Artificial atoms create stable qubits
Australian research an important step in quest for silicon quantum computer.
Quantum engineers in Australia have created artificial atoms in silicon chips which, they say, offer improved stability for quantum computing.
And, they add, there are parallels to chemistry’s Periodic Table.
The idea of creating artificial atoms that have electrons but not a nucleus is not new, says Andrew Dzurak from UNSW Sydney. It was first proposed theoretically in the 1930s and then experimentally demonstrated in the 1990s.
“But what really excites us about our latest research,” he says, “is that artificial atoms with a higher number of electrons turn out to be much more robust qubits than previously thought possible, meaning they can be reliably used for calculations in quantum computers.
“This is significant because qubits based on just one electron can be very unreliable.”
Writing in the journal Nature Communications, Dzurak and colleagues describe configuring a quantum device in silicon to test the stability of electrons in artificial atoms.
They applied a voltage to the silicon via a metal surface “gate” electrode to attract spare electrons from the silicon to form the quantum dot, an infinitesimally small space of only around 10 nanometres in diameter.
“As we slowly increased the voltage, we would draw in new electrons, one after another, to form an artificial atom in our quantum dot,” says Andre Saraiva, who led the theoretical analysis of the results.
“In a real atom, you have a positive charge in the middle, being the nucleus, and then the negatively charged electrons are held around it in three dimensional orbits.

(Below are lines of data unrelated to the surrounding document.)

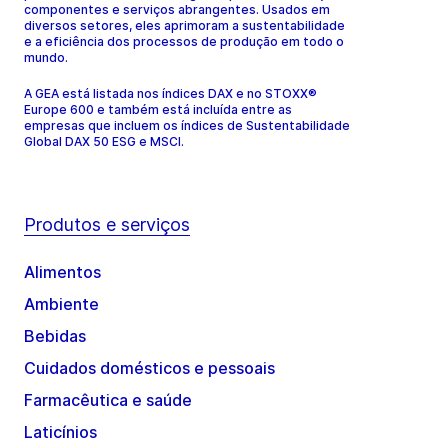
componentes e serviços abrangentes. Usados em
diversos setores, eles aprimoram a sustentabilidade
e a eficiência dos processos de produção em todo o
mundo.
A GEA está listada nos índices DAX e no STOXX®
Europe 600 e também está incluída entre as
empresas que incluem os índices de Sustentabilidade
Global DAX 50 ESG e MSCI.
Produtos e serviços
Alimentos
Ambiente
Bebidas
Cuidados domésticos e pessoais
Farmacêutica e saúde
Laticínios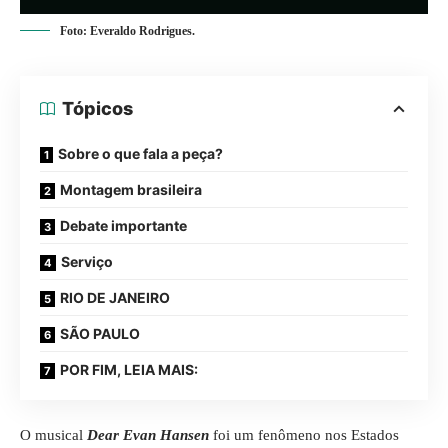
Foto: Everaldo Rodrigues.
Tópicos
Sobre o que fala a peça?
Montagem brasileira
Debate importante
Serviço
RIO DE JANEIRO
SÃO PAULO
POR FIM, LEIA MAIS:
O musical
Dear Evan Hansen
foi um fenômeno nos Estados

“In our case, rather than the positive nucleus, the positive charge comes from the gate electrode which is separated from the silicon by an insulating barrier of silicon oxide, and then the electrons are suspended underneath it, each orbiting around the centre of the quantum dot. But rather than forming a sphere, they are arranged flat, in a disc.”
The researchers were interested in what happened when an extra electron began to populate a new outer shell – and that’s where comparisons to the Periodic Table come in.
In chemistry, the elements with just one electron in their outer shells include Hydrogen and the metals Lithium, Sodium and Potassium.
“When we create the equivalent of Hydrogen, Lithium and Sodium in the quantum dot, we are basically able to use that lone electron on the outer shell as a qubit,” says lead author Ross Leon.
“Up until now, imperfections in silicon devices at the atomic level have disrupted the way qubits behave, leading to unreliable operation and errors.
“But it seems that the extra electrons in the inner shells act like a ‘primer’ on the imperfect surface of the quantum dot, smoothing things out and giving stability to the electron in the outer shell.”
And that is a crucial step towards silicon-based quantum computers becoming a reality, says Dzurak, because the spin of an electron is used to encode the value of the qubit.
“Spin is a quantum mechanical property,” he says. “An electron acts like a tiny magnet and depending on which way it spins its north pole can either point up or down, corresponding to a 1 or a 0.
“When the electrons in either a real atom or our artificial atoms form a complete shell, they align their poles in opposite directions so that the total spin of the system is zero, making them useless as a qubit.
“But when we add one more electron to start a new shell, this extra electron has a spin that we can now use as a qubit again.”
The latest research, Dzurak says, shows that the team can control the spin of electrons in the outer shells of artificial atoms to provide reliable and stable qubits.
“This is really important because it means we can now work with much less fragile qubits. One electron is a very fragile thing. However, an artificial atom with five electrons, or 13 electrons, is much more robust.”